CBS: The sudden (and not so sudden) death of Whitney Houston turned the Grammys into An Event that transcended the usual awards-plus-glamor formula, and the result was a giant 14.1 rating, more than 2 rating points higher than last year’s Academy Awards (and given this year’s Oscar prospects, almost certain to be the season’s highest-rated awards show). Beyond the ratings, the show will undoubtedly give a huge boost in sales to the artists (especially the night’s It Girl, Adele) who performed or won awards during the broadcast. (A side note: although advertisers are guaranteed a minimum rating for their commercials, and receive compensation if those numbers aren’t hit, they get the full benefit of unexpectedly high ratings, meaning that all the sponsors of last night’s show received windfalls worth millions of dollars.)

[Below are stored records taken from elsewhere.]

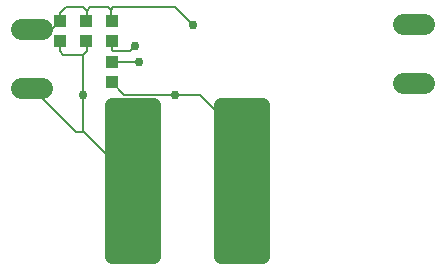
<source format=gbr>
G04 EAGLE Gerber RS-274X export*
G75*
%MOMM*%
%FSLAX34Y34*%
%LPD*%
%INBottom Copper*%
%IPPOS*%
%AMOC8*
5,1,8,0,0,1.08239X$1,22.5*%
G01*
%ADD10R,1.000000X1.100000*%
%ADD11C,1.187500*%
%ADD12C,1.790700*%
%ADD13C,0.756400*%
%ADD14C,0.152400*%


D10*
X111000Y206500D03*
X111000Y223500D03*
X111000Y188500D03*
X111000Y171500D03*
D11*
X238813Y152063D02*
X238813Y23937D01*
X203187Y23937D01*
X203187Y152063D01*
X238813Y152063D01*
X238813Y35218D02*
X203187Y35218D01*
X203187Y46499D02*
X238813Y46499D01*
X238813Y57780D02*
X203187Y57780D01*
X203187Y69061D02*
X238813Y69061D01*
X238813Y80342D02*
X203187Y80342D01*
X203187Y91623D02*
X238813Y91623D01*
X238813Y102904D02*
X203187Y102904D01*
X203187Y114185D02*
X238813Y114185D01*
X238813Y125466D02*
X203187Y125466D01*
X203187Y136747D02*
X238813Y136747D01*
X238813Y148028D02*
X203187Y148028D01*
X146813Y152063D02*
X146813Y23937D01*
X111187Y23937D01*
X111187Y152063D01*
X146813Y152063D01*
X146813Y35218D02*
X111187Y35218D01*
X111187Y46499D02*
X146813Y46499D01*
X146813Y57780D02*
X111187Y57780D01*
X111187Y69061D02*
X146813Y69061D01*
X146813Y80342D02*
X111187Y80342D01*
X111187Y91623D02*
X146813Y91623D01*
X146813Y102904D02*
X111187Y102904D01*
X111187Y114185D02*
X146813Y114185D01*
X146813Y125466D02*
X111187Y125466D01*
X111187Y136747D02*
X146813Y136747D01*
X146813Y148028D02*
X111187Y148028D01*
D10*
X67000Y206500D03*
X67000Y223500D03*
X89000Y206500D03*
X89000Y223500D03*
D12*
X357347Y221000D02*
X375254Y221000D01*
X375254Y171000D02*
X357347Y171000D01*
X52254Y217000D02*
X34347Y217000D01*
X34347Y167000D02*
X52254Y167000D01*
D13*
X180000Y220000D03*
D14*
X165000Y235000D01*
X112000Y235000D01*
X110000Y233000D01*
X110000Y224500D01*
X111000Y223500D01*
X67000Y223500D02*
X67000Y230000D01*
X72000Y235000D01*
X87000Y235000D01*
X90000Y232000D01*
X90000Y224500D01*
X89000Y223500D01*
X108000Y235000D02*
X110000Y233000D01*
X93000Y235000D02*
X90000Y232000D01*
X93000Y235000D02*
X108000Y235000D01*
X67000Y223500D02*
X60500Y217000D01*
X43300Y217000D01*
X67000Y206500D02*
X67000Y198000D01*
X70000Y195000D01*
X87000Y195000D01*
X90000Y198000D01*
X90000Y205500D01*
X89000Y206500D01*
X87500Y129500D02*
X129000Y88000D01*
X87500Y129500D02*
X87000Y130000D01*
X87000Y161000D01*
X87000Y195000D01*
X43300Y167000D02*
X80800Y129500D01*
X87500Y129500D01*
D13*
X87000Y161000D03*
X130650Y202350D03*
D14*
X126300Y198000D01*
X112000Y198000D01*
X111000Y199000D01*
X111000Y206500D01*
D13*
X134000Y189000D03*
D14*
X133500Y188500D02*
X111000Y188500D01*
X133500Y188500D02*
X134000Y189000D01*
X111000Y171500D02*
X121500Y161000D01*
X165000Y161000D01*
X186000Y161000D01*
X227000Y120000D01*
X227000Y86000D01*
X223000Y86000D01*
X221000Y88000D01*
D13*
X165000Y161000D03*
M02*

</source>
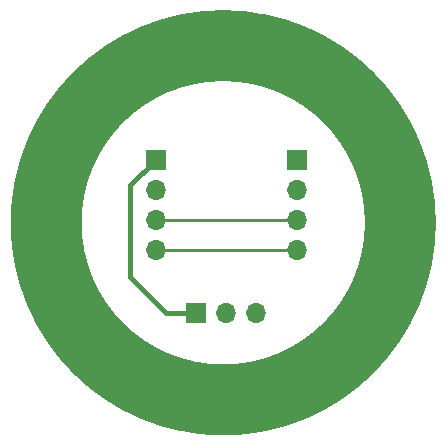
<source format=gbr>
%TF.GenerationSoftware,KiCad,Pcbnew,7.0.8*%
%TF.CreationDate,2024-09-29T17:06:50-05:00*%
%TF.ProjectId,CapacitiveLedFadeTiny,43617061-6369-4746-9976-654c65644661,rev?*%
%TF.SameCoordinates,Original*%
%TF.FileFunction,Copper,L2,Bot*%
%TF.FilePolarity,Positive*%
%FSLAX46Y46*%
G04 Gerber Fmt 4.6, Leading zero omitted, Abs format (unit mm)*
G04 Created by KiCad (PCBNEW 7.0.8) date 2024-09-29 17:06:50*
%MOMM*%
%LPD*%
G01*
G04 APERTURE LIST*
%TA.AperFunction,EtchedComponent*%
%ADD10C,6.000000*%
%TD*%
%TA.AperFunction,ComponentPad*%
%ADD11R,1.700000X1.700000*%
%TD*%
%TA.AperFunction,ComponentPad*%
%ADD12O,1.700000X1.700000*%
%TD*%
%TA.AperFunction,ViaPad*%
%ADD13C,0.800000*%
%TD*%
%TA.AperFunction,Conductor*%
%ADD14C,0.381000*%
%TD*%
%TA.AperFunction,Conductor*%
%ADD15C,0.250000*%
%TD*%
G04 APERTURE END LIST*
D10*
%TO.C,J4*%
X144032000Y-96520000D02*
G75*
G03*
X144032000Y-96520000I-15000000J0D01*
G01*
%TD*%
D11*
%TO.P,J3,1,Pin_1*%
%TO.N,VCC*%
X126746000Y-104140000D03*
D12*
%TO.P,J3,2,Pin_2*%
%TO.N,Net-(J3-Pin_2)*%
X129286000Y-104140000D03*
%TO.P,J3,3,Pin_3*%
%TO.N,GND*%
X131826000Y-104140000D03*
%TD*%
D11*
%TO.P,J ,1,Pin_1*%
%TO.N,VCC*%
X135255000Y-91186000D03*
D12*
%TO.P,J ,2,Pin_2*%
%TO.N,GND*%
X135255000Y-93726000D03*
%TO.P,J ,3,Pin_3*%
%TO.N,/SDA*%
X135255000Y-96266000D03*
%TO.P,J ,4,Pin_4*%
%TO.N,/SCLK*%
X135255000Y-98806000D03*
%TD*%
D11*
%TO.P,J ,1,Pin_1*%
%TO.N,VCC*%
X123317000Y-91186000D03*
D12*
%TO.P,J ,2,Pin_2*%
%TO.N,GND*%
X123317000Y-93726000D03*
%TO.P,J ,3,Pin_3*%
%TO.N,/SDA*%
X123317000Y-96266000D03*
%TO.P,J ,4,Pin_4*%
%TO.N,/SCLK*%
X123317000Y-98806000D03*
%TD*%
D13*
%TO.N,Net-(J4-Pin_1)*%
X117094000Y-100838000D03*
%TD*%
D14*
%TO.N,VCC*%
X124206000Y-104140000D02*
X126746000Y-104140000D01*
X121158000Y-93345000D02*
X121158000Y-101092000D01*
X121158000Y-101092000D02*
X124206000Y-104140000D01*
X123317000Y-91186000D02*
X121158000Y-93345000D01*
D15*
%TO.N,/SCLK*%
X123317000Y-98806000D02*
X135255000Y-98806000D01*
%TO.N,/SDA*%
X123317000Y-96266000D02*
X135255000Y-96266000D01*
%TD*%
M02*

</source>
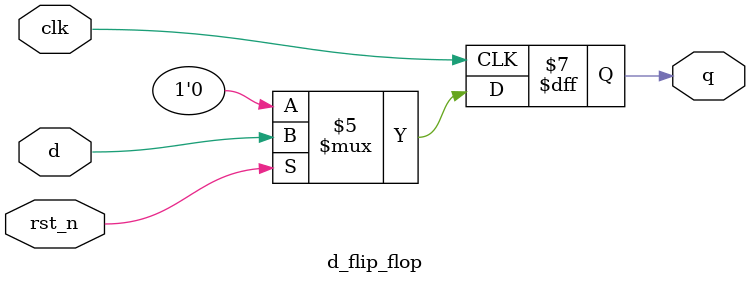
<source format=v>
`timescale 1ns/1ns
module d_flip_flop(d, clk, q, rst_n);
  input wire d, clk, rst_n;
  output reg q;

  reg reset;

  initial begin
    q = 1'b0;
  end

  always @(posedge clk) begin
    reset = ~rst_n;
    $display("dff: posedge clk");
        if (reset) begin
            $display("dff in reset");
            q <= 1'b0;
        end else begin
            $display("dff setting %b <= %b: ", q, d);
            q <= d;
        end
    end 
endmodule

</source>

ABC: Every other network suffered accordingly, and none more so than ABC, whose female-skewing lineup is geared to compete with NFL Football, but not with a colossus that attracts that same audience. ONCE UPON A TIME was down about 10% from the episodes that competed with NFL playoff games, and that was the good news. DESPERATE HOUSEWIVES hit a low that was 30% below its previous all-time bottom, and the penultimate episode of PAN AM was an embarrassing 0.7.
FOX: Young guy-skewing shows weren’t immune either, and FOX hit season lows across the board. Its animated schedule was down 20% even from the weeks when CBS aired the late NFL playoff games.
NBC: The network had basically given up on this night already (it’ll launch the new season of Celebrity Apprentice next week), so comparatively speaking, it had the least to lose. DATELINE and a FEAR FACTOR special did a 1.6 and 1.5, respectively, and on a cost-benefit basis that was probably the most effective competition of the night.
Tonight NBC bites its fingernails, as it waits to find out how many people will come back for a second helping of THE VOICE and, especially, SMASH. This still being sweeps, the shows face all-new competition on every network.